Carbonic anhydrase II (CA II) plays a key role in neuronal pH regulation and is a potential therapeutic target for intracranial pressure-related diseases. However, clinically used CA drugs such as acetazolamide and topiramate lack isoform selectivity, leading to off-target inhibition and potential side effects. Although selective benzenesulfonamides have been developed for some isoforms, e.g. CA IX (oncology target), no chemotype comprehensively validated for selective targeting of brain-relevant CA II currently exists. Analysis of the PLBD database suggests that structural variation beyond the benzenesulfonamide scaffold may be required to achieve CA II selectivity, motivating a scaffold-hopping strategy. We will explore chemical space for novel non-benzenoid sulfonamide scaffolds and benzenesulfonamide analogs and filter using integrated LBDD and SBDD approaches. Selected candidates will be experimentally tested to support the development of novel isoform-selective CA II inhibitors.

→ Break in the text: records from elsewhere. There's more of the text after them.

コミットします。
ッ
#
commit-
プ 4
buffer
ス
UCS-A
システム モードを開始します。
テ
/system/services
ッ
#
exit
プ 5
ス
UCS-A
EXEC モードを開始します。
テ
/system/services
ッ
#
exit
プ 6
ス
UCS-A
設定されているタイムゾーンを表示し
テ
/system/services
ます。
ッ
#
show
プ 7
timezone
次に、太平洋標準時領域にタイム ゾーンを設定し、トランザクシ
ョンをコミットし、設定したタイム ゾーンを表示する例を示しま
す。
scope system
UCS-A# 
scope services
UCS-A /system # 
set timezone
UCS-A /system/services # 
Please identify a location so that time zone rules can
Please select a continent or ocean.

Ernestas intends to achieve the following milestones:
- Curate CA isozyme structures and reference ligands. Establish LBDD/SBDD workflows and objective criteria for comparative ligand selection.
- Screen Enamine REAL and other spaces with infiniSee and SpaceMACS for non-benzenoid sulfonamide scaffolds and benzenesulfonamide analogs.
- Analyze, rank, and select accessible sulfonamide candidates using CADD workflows; define initial subsets for rigorous follow-up testing.